Alternatively, if you have a registered verison you can export the finite element data struct 'fea' to the Matlab workspace and inspect the 'fea.coef' field which lists the coefficients, for example here the DC mode again for two subdomains:

>> fea.coef

ans =

    'dts_dc'         [1x34 char]         [1x24 char]    {1x2 cell}
    's_dc'           [1x20 char]         [1x21 char]    {1x2 cell}
    'q_dc'      '<html>Q</html>'    'Current source'    {1x2 cell}
    'V0_dc'          [1x68 char]         [1x23 char]    {1x2 cell}

>> fea.coef{2,end}

ans =

    's_dc coefficient for subdomain 1'    's_dc coefficient for subdomain 2'

So that effectively the the first colum in "fea.coef" contains the coefficient name, and last colum the coefficient values or expressions for each subdomain (so that when it is evaluated with the function evalexpr it will take the correct value).


randress wrote
Precise Simulation wrote
 you can use the global variable name 's_dc' (short for sigma_DC). When evaluating the expression the software will take what ever value you have entered in the "Subdomain/Equation Settings" dialgo box depending on location/subdomain.
Great.  Thanks for digging that up for me!   Just where is that found - that s_dc is the symbol for sigma_DC?  Sounds like I need to be spending some time studying there :-).

### RECORDED INFORMATION

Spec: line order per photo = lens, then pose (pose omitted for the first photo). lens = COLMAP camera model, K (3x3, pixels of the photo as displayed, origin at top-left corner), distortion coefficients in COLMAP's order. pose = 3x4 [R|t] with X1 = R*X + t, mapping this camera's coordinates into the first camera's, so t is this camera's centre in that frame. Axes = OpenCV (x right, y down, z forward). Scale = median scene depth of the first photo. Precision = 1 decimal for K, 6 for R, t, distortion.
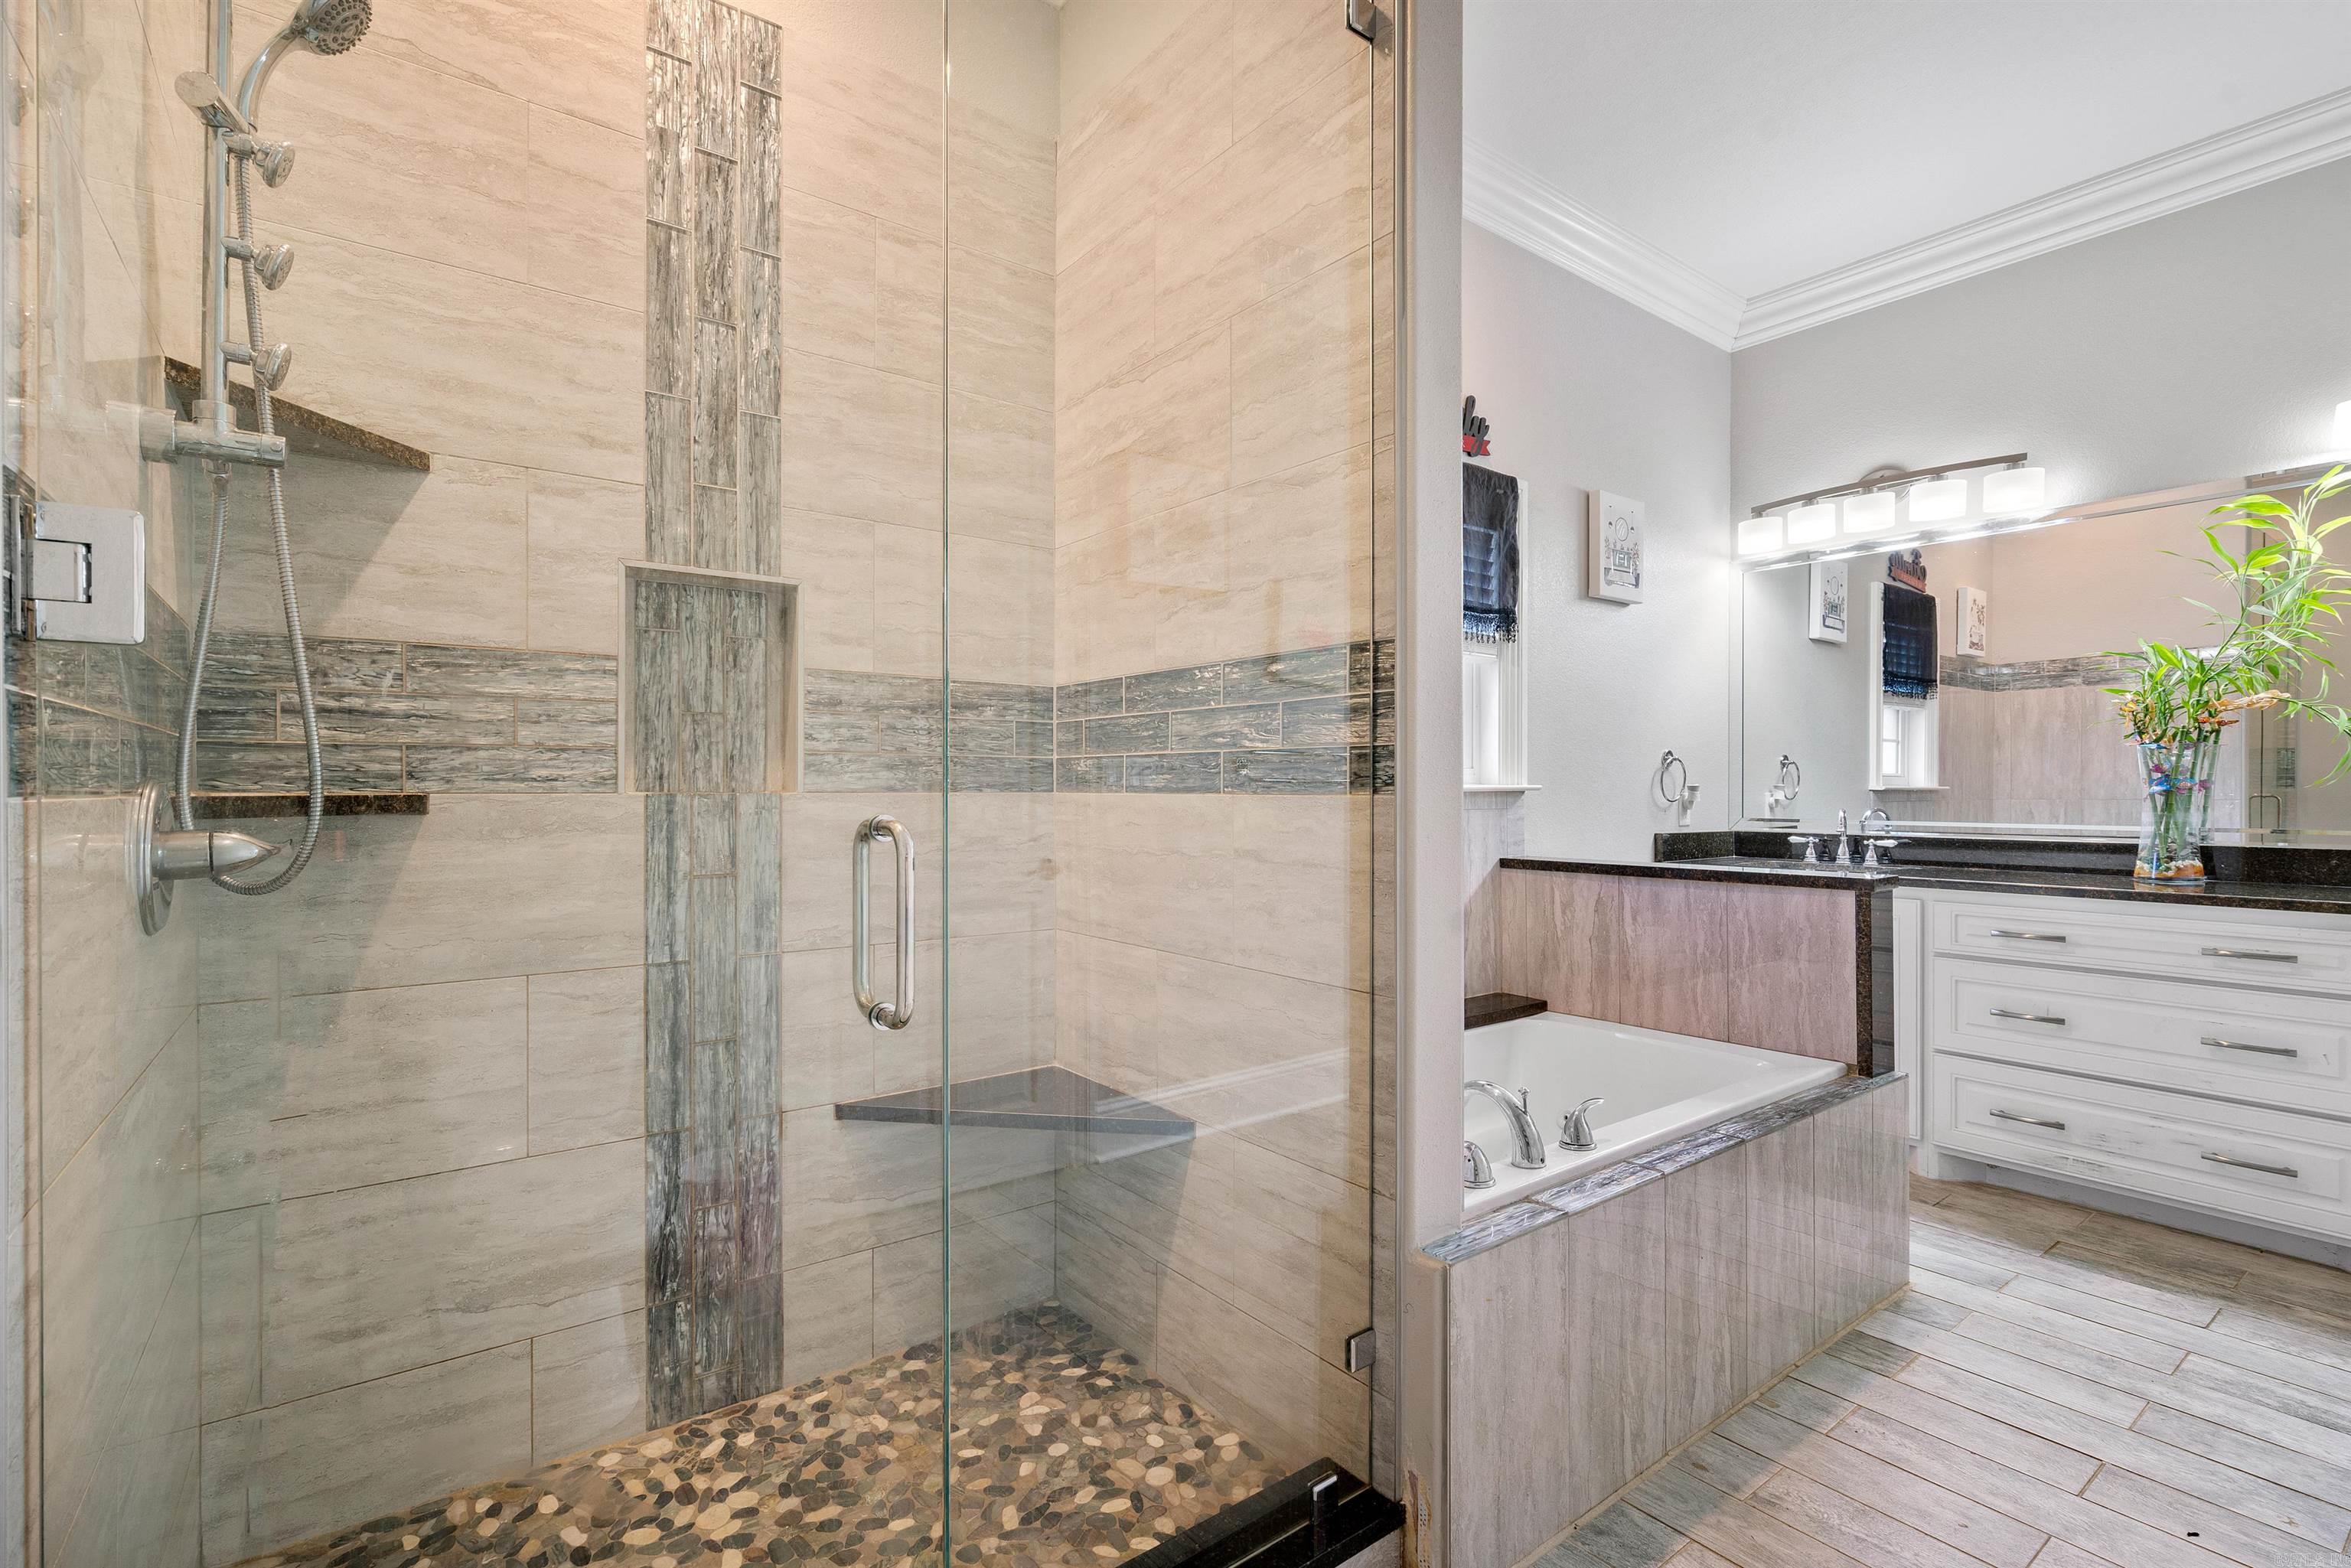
lens RADIAL K [[1073.2, 0, 1154.1], [0, 1073.2, 799.4], [0, 0, 1]] dist [0.001061, 0.001215]
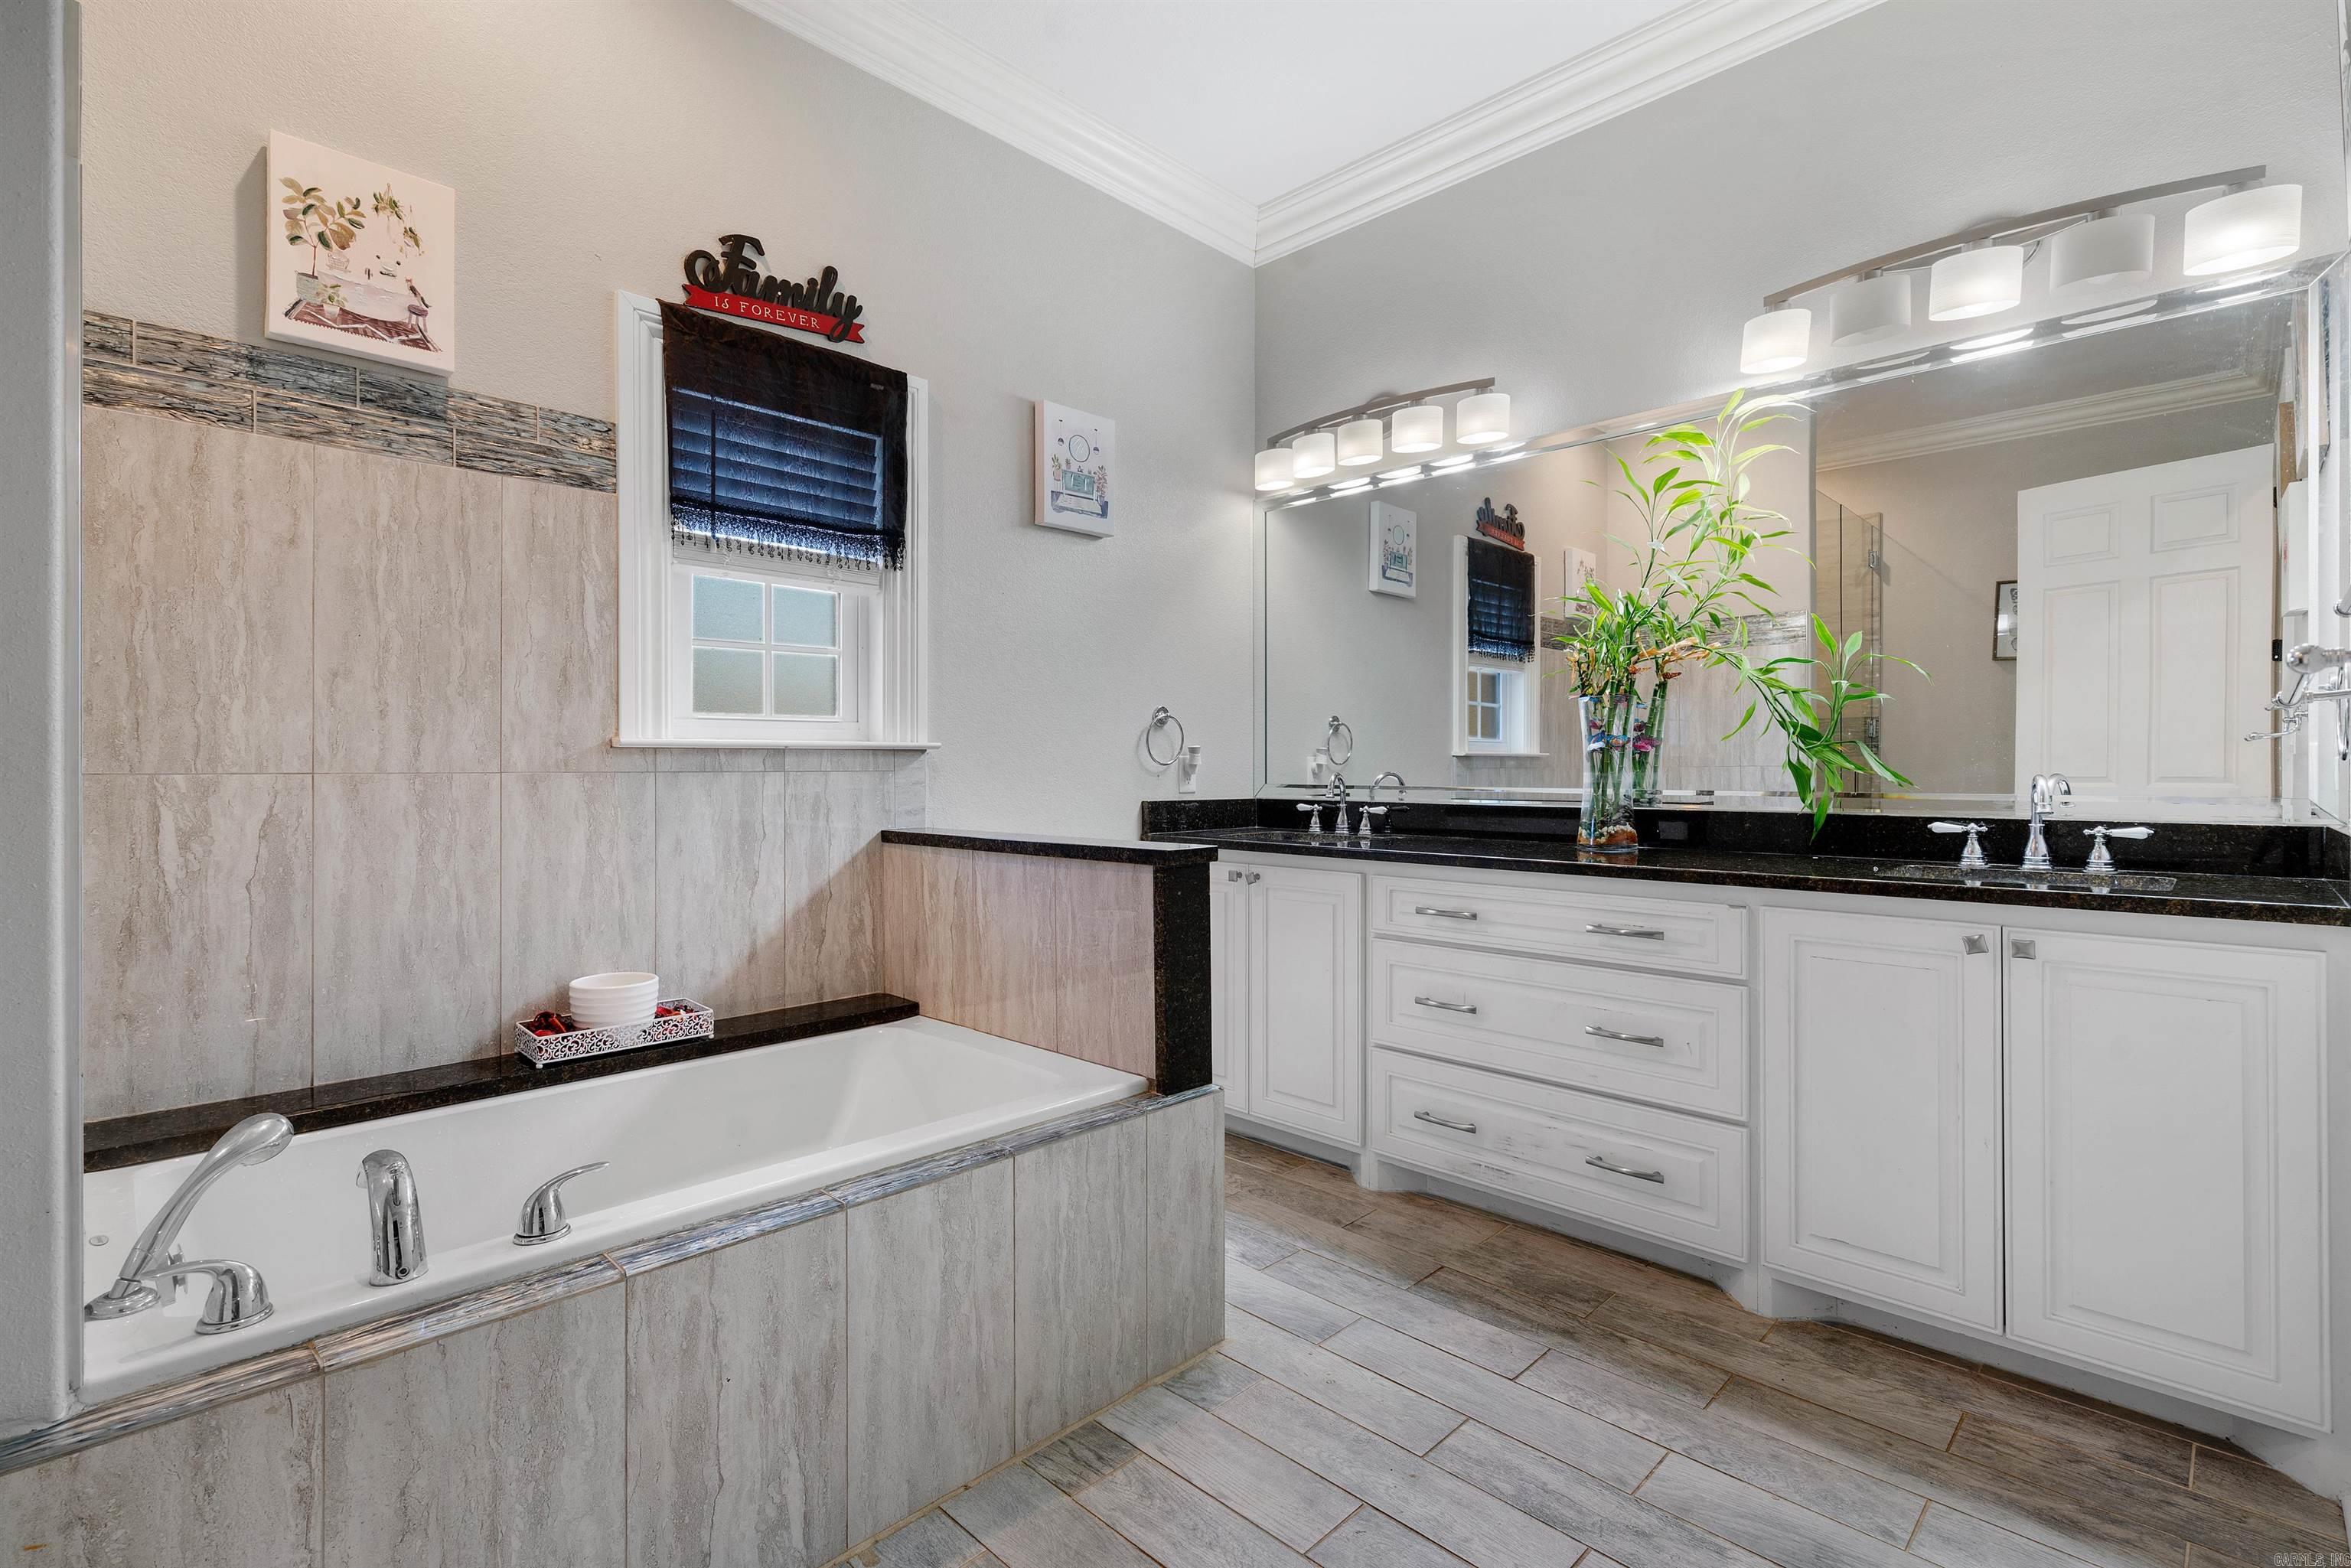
lens RADIAL K [[1079.2, 0, 1166.8], [0, 1079.2, 772.8], [0, 0, 1]] dist [-0.000959, 0.001026]
pose [[0.989738, -0.001451, 0.142885, 0.440507], [0.001847, 0.999995, -0.002641, 0.013577], [-0.142880, 0.002878, 0.989736, 0.151150]]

### ASSIGNED TASK
Revise the forum excerpt between "So that effectively" and "depending on location/subdomain.", inclusive, replacing "coefficient name" with "coefficient label". The lines shown above were drawn from a separate source.

### TASK RESULT
So that effectively the the first colum in "fea.coef" contains the coefficient label, and last colum the coefficient values or expressions for each subdomain (so that when it is evaluated with the function evalexpr it will take the correct value).


randress wrote
Precise Simulation wrote
 you can use the global variable name 's_dc' (short for sigma_DC). When evaluating the expression the software will take what ever value you have entered in the "Subdomain/Equation Settings" dialgo box depending on location/subdomain.